Twelve unilaterally nephrectomized Merino ewes.
Infusion of a selective (1400W) and a partially selective inducible nitric oxide synthase inhibitor (aminoguanidine) into the renal artery for 2 hrs after the induction of sepsis, and comparison with a nonselective inhibitor (Nω-nitro-L-arginine methyl ester).
In sheep with nonhypotensive hyperdynamic sepsis, creatinine clearance halved (32 to 16 mL/min, ratio [95% confidence interval] 0.51 [0.28-0.92]) despite increased renal blood flow (241 to 343 mL/min, difference [95% confidence interval] 102 [78-126]). Infusion of 1400W did not change renal blood flow, urine output, or creatinine clearance, whereas infusion of Nω-nitro-L-arginine methyl ester and a high dose of aminoguanidine normalized renal blood flow, but did not alter creatinine clearance.

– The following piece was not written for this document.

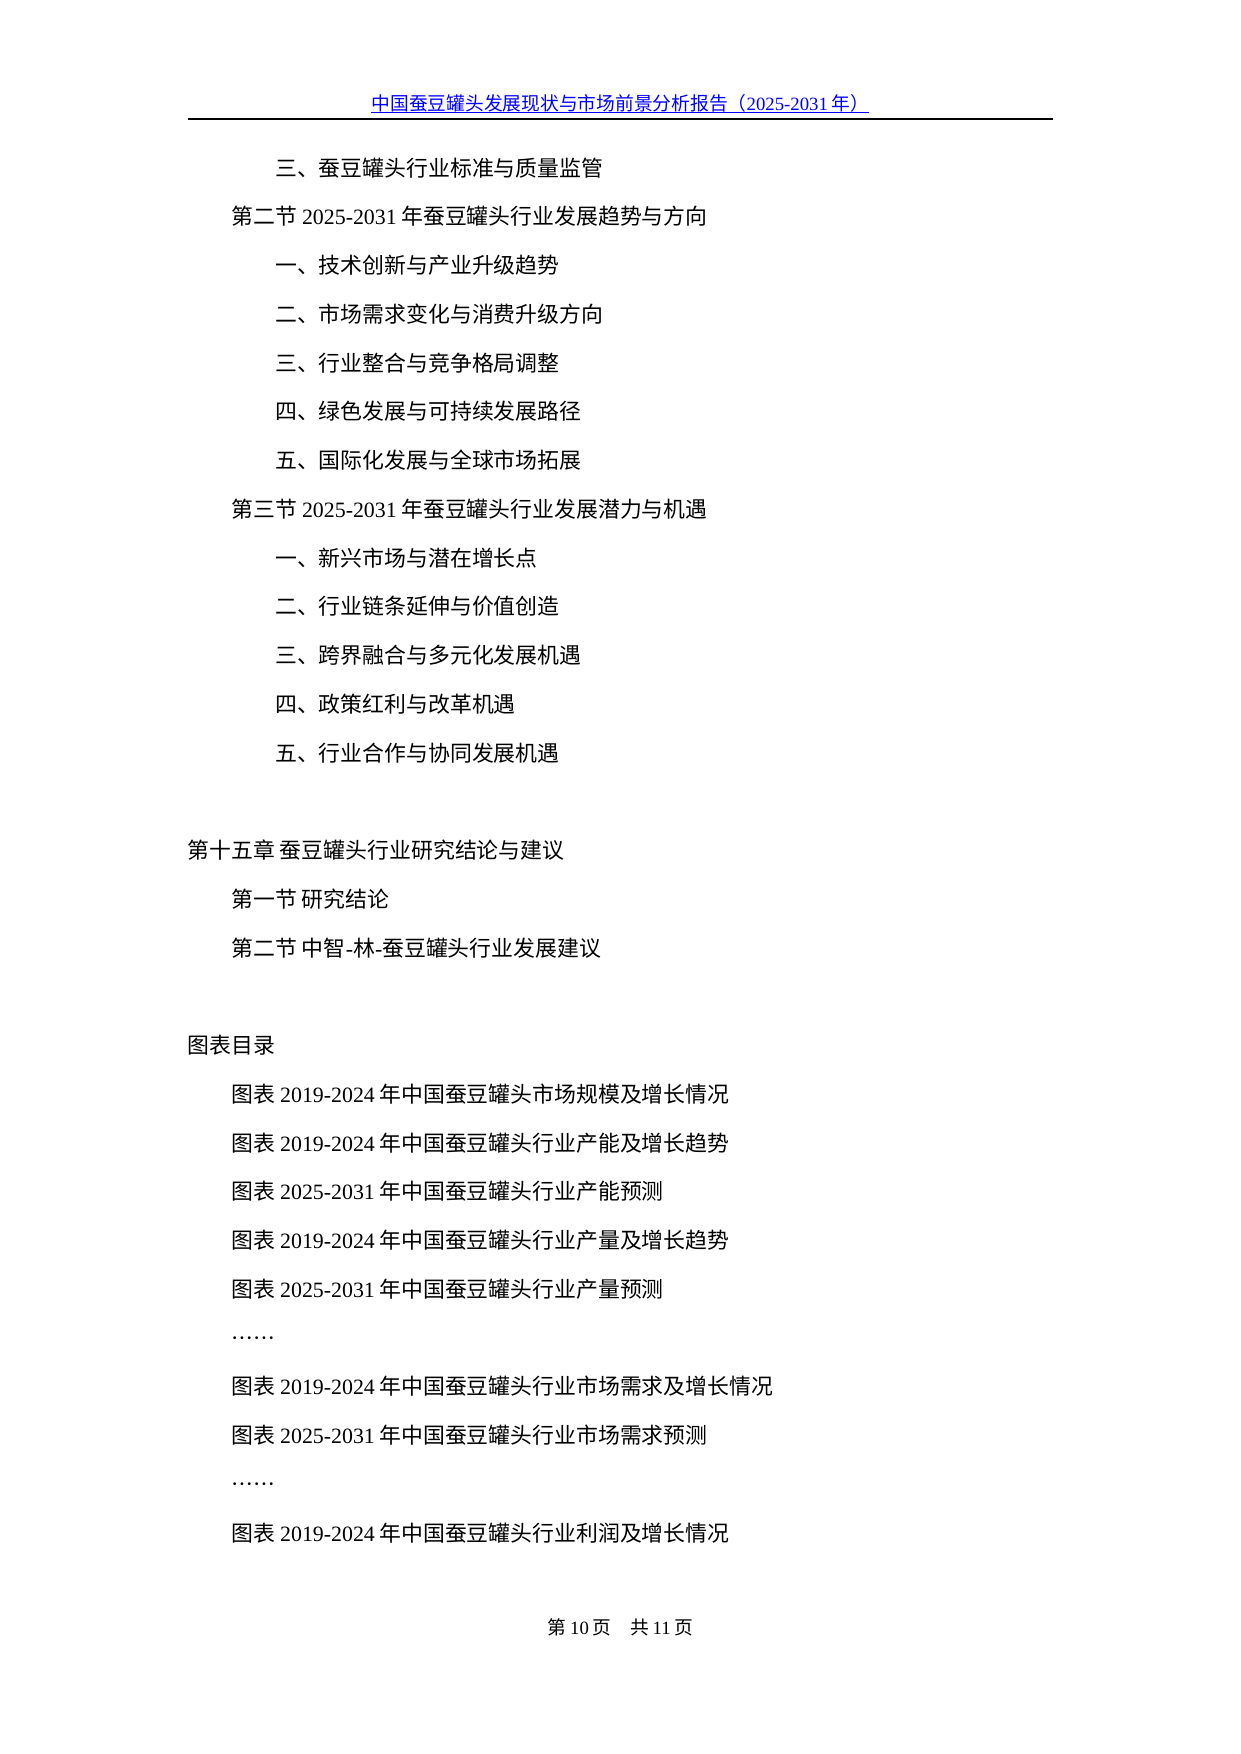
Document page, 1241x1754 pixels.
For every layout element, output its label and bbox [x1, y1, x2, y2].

text [187, 150, 1053, 1548]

In hyperdynamic sepsis, intrarenal infusion of a highly selective inducible nitric oxide synthase inhibitor did not reduce the elevated renal blood flow or improve renal function. In contrast, renal blood flow was reduced by infusion of a nonselective NOS inhibitor or a high dose of a partially selective inducible nitric oxide synthase inhibitor. The renal vasodilatation in septic acute kidney injury may be due to nitric oxide derived from the endothelial and neural isoforms of nitric oxide synthase, but their blockade did not restore renal function.
一氧化氮在控制肾血流和肾功能方面发挥着重要作用。在脓毒症中,诱导型一氧化氮合酶水平升高会产生过多的一氧化氮,这可能导致急性肾损伤的发生。因此,我们在存在肾血流增加的高动力性脓毒症大型动物模型中,研究了肾内输注选择性诱导型一氧化氮合酶抑制剂的作用。
前瞻性交叉随机对照干预研究。
大学附属研究所。
12 只单侧肾切除的美利奴羊。
在脓毒症诱导后 2 小时内将选择性(1400W)和部分选择性诱导型一氧化氮合酶抑制剂(氨基胍)输注到肾动脉中,并与非选择性抑制剂(Nω-硝基-L-精氨酸甲酯)进行比较。
在非低血压性高动力性脓毒症的绵羊中,尽管肾血流增加(241 至 343 毫升/分钟,差异[95%置信区间]102[78-126]),但肌酐清除率减半(32 至 16 毫升/分钟,比值[95%置信区间]0.51[0.28-0.92])。1400W 输注并未改变肾血流、尿量或肌酐清除率,而 Nω-硝基-L-精氨酸甲酯和高剂量氨基胍的输注则使肾血流正常化,但并未改变肌酐清除率。
在高动力性脓毒症中,肾内输注高度选择性诱导型一氧化氮合酶抑制剂并未降低升高的肾血流或改善肾功能。相反,输注非选择性 NOS 抑制剂或高剂量部分选择性诱导型一氧化氮合酶抑制剂可降低肾血流。脓毒症急性肾损伤中的肾血管舒张可能是由于来源于内皮型和神经型一氧化氮合酶的一氧化氮所致,但阻断它们并不能恢复肾功能。